Ruth spends much time partying, clubbing, and enjoying her freedom. Her wild behaviour attracts barman Huw Edwards (Richard Elis), but she rebuffs his advances. Eventually, Ruth's partying and neglect of her property means she cannot pay her bills. Mark's mother, Pauline Fowler (Wendy Richard), gives her money hoping that she and Mark will reconcile but it becomes clear that this will not happen. Ruth begins an affair with Conor, but after they have sex, he worries that Ruth will get pregnant and insists she take the morning-after pill. Ruth protests and eventually lies that she has taken it. The affair ends but she is pregnant. When Conor's daughter Mary Flaherty (Melanie Clark Pullen) accidentally tells Mark this, he is furious and beats Conor up and informs him of the pregnancy. Conor suggests he and Ruth resume their relationship and bring up the child together but she refuses, choosing to be a single parent and returns to Scotland, rejecting Mark and Conor as she leaves. Soon after, Conor and Mary leave Walford, looking for Ruth. Ruth later sends Mark a good-luck card for his wedding to Lisa Shaw (Lucy Benjamin).

==Reception==
In 1998, EastEnders featured a storyline where several of its characters visited France as part of a World Cup storyline. In the storyline, the character Pat Evans (Pam St Clement) was dressed in clothing with "Scotland" printed on it, to signify her support of the Scottish football team's participation in the tournament. An EastEnders spokeswoman said, "Pam is not Scottish but thinks she is descended from the Scots. She asked to wear the Scotland top and will be supporting Scotland." However, the use of Pat, a cockney character, as the Scottish supporter in this storyline instead of Ruth, whose actress is Scottish, provoked criticism from the media and the Tartan Army (a name given to fans of the Scotland national football team).

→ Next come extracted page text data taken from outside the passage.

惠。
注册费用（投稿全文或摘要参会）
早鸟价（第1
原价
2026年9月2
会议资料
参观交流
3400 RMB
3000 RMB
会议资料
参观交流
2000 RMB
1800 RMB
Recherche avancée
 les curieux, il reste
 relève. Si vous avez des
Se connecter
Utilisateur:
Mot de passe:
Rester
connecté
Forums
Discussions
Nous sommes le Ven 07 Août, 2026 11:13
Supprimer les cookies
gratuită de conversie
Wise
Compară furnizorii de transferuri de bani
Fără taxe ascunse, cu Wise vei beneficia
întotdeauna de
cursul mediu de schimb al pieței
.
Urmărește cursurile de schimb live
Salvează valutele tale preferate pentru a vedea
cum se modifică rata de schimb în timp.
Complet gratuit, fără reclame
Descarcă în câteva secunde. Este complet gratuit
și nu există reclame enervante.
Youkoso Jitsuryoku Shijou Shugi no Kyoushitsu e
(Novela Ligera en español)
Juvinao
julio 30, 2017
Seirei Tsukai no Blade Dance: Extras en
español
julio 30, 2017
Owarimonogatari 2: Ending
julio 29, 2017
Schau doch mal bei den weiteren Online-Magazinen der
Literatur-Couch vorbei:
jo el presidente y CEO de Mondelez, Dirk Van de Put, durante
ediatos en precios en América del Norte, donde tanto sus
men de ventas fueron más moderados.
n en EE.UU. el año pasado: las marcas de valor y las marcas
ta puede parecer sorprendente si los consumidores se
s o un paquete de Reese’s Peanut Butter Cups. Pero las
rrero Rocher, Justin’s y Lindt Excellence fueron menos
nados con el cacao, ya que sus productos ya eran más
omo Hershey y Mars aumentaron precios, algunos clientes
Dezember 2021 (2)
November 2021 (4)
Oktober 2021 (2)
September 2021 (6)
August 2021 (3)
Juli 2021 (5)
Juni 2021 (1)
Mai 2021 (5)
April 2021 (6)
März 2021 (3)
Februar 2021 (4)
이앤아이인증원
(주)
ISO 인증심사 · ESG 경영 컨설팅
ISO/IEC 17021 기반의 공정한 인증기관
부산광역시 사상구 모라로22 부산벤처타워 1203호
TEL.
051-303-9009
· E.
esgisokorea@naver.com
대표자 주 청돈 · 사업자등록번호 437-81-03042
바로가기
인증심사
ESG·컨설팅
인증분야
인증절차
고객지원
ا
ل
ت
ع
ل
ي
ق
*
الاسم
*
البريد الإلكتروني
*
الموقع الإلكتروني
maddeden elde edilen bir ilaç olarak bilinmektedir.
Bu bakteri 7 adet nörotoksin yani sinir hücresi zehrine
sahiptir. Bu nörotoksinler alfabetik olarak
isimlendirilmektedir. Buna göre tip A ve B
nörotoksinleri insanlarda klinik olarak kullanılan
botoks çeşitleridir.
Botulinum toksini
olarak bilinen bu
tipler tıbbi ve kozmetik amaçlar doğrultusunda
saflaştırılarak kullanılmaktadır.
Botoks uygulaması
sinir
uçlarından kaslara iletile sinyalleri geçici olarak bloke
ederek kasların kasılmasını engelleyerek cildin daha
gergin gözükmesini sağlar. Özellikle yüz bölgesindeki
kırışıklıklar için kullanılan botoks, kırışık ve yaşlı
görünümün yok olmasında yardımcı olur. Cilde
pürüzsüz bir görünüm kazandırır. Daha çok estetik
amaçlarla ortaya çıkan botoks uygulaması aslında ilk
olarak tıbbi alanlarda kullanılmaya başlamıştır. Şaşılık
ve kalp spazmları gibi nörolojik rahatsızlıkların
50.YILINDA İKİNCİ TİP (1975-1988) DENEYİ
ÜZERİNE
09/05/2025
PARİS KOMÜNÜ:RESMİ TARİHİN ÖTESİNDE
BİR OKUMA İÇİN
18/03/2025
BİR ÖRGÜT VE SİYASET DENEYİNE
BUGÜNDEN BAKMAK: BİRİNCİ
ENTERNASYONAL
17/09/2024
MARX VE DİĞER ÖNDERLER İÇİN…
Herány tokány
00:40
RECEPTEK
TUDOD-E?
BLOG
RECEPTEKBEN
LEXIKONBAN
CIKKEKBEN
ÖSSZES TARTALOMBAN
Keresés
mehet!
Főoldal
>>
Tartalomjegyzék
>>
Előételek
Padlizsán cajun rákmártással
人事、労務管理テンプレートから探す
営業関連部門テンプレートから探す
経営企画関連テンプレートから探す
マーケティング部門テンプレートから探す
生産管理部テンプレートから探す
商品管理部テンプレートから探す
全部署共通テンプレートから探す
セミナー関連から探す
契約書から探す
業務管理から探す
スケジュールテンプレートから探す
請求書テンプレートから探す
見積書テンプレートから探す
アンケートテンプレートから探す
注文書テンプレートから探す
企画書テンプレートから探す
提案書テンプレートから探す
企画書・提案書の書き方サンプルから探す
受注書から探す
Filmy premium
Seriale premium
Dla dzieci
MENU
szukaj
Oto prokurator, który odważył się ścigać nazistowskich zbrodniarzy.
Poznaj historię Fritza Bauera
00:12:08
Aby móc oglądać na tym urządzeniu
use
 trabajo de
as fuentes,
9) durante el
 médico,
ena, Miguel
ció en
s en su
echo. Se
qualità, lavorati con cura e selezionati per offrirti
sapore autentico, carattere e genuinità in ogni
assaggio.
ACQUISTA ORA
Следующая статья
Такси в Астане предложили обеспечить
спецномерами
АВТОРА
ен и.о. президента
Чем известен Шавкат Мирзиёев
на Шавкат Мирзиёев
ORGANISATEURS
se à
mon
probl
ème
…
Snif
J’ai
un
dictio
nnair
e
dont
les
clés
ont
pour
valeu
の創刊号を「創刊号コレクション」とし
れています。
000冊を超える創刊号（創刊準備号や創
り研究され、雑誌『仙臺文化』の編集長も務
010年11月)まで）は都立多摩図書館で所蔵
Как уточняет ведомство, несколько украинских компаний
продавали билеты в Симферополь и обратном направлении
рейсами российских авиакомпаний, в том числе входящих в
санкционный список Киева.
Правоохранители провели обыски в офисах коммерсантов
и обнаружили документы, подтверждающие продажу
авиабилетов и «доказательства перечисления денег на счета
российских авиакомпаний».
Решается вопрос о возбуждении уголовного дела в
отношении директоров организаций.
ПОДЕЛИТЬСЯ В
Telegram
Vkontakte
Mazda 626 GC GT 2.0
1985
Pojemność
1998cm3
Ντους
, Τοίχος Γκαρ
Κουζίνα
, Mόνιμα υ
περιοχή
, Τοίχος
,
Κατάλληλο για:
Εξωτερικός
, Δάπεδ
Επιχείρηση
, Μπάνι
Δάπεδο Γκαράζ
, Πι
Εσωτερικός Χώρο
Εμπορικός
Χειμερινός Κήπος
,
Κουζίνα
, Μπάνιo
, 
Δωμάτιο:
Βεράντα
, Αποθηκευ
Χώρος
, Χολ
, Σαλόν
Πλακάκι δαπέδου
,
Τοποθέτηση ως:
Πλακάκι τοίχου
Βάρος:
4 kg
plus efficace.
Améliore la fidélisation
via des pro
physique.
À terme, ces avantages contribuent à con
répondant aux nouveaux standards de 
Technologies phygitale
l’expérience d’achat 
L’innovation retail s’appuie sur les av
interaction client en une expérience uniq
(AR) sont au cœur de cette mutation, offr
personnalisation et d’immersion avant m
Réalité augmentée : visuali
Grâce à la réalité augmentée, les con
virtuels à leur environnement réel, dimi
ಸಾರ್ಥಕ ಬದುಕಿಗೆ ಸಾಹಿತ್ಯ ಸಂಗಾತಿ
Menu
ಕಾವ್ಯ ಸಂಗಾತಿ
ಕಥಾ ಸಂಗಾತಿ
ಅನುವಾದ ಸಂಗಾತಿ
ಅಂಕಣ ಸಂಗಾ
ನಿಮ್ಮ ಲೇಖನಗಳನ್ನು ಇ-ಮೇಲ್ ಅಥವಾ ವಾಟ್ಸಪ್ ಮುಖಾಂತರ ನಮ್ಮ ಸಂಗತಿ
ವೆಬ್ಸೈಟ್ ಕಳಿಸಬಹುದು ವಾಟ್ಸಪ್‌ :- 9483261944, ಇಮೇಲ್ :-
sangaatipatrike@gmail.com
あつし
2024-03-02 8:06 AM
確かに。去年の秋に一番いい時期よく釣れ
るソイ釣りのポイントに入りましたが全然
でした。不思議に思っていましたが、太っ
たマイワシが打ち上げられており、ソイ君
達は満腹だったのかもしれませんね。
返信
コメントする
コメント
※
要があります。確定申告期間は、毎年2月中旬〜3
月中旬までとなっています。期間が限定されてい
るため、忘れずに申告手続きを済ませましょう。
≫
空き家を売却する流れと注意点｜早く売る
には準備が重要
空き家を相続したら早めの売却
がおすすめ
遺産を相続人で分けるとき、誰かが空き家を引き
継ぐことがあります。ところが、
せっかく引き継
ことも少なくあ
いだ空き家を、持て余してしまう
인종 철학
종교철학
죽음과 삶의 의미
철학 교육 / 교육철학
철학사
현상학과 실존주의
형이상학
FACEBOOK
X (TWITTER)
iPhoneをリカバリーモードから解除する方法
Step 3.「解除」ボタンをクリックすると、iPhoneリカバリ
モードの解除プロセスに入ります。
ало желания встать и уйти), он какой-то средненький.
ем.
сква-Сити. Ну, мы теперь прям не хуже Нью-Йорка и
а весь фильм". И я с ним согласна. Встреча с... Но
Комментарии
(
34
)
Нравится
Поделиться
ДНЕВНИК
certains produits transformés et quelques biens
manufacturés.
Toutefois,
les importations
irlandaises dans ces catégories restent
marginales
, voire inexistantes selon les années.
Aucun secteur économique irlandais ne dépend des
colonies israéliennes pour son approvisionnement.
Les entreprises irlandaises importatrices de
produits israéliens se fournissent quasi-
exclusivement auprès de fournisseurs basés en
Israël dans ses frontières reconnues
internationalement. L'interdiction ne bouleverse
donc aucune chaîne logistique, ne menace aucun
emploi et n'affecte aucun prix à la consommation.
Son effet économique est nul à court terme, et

Rick Fulton of the Daily Record was critical of the character. He stated, "Unfortunately, because she's a Scottish actress in a prime-time soap, no one likes or cares about Ruth. She's a moaning pinched-faced bore whose voice can grate the neighbour's cheese. [...] She is the one character in British soap who is annoying for all the wrong reasons. She is no Mrs Mangel [from Neighbours] or Mrs Mack [from Take the High Road], characters we love to hate. We just hate Ruth." He suggested that Ruth had very few "strong" storylines. He called for the character to be killed off so that she would not return again and stated that like viewers, Ruth's husband Mark "deserves a break, a nicer woman who doesn't make us Scots sound like moaning minnies."

Actress Caroline Paterson was also critical of her character upon leaving, denouncing her as dreary and saying "Good riddance, Ruth."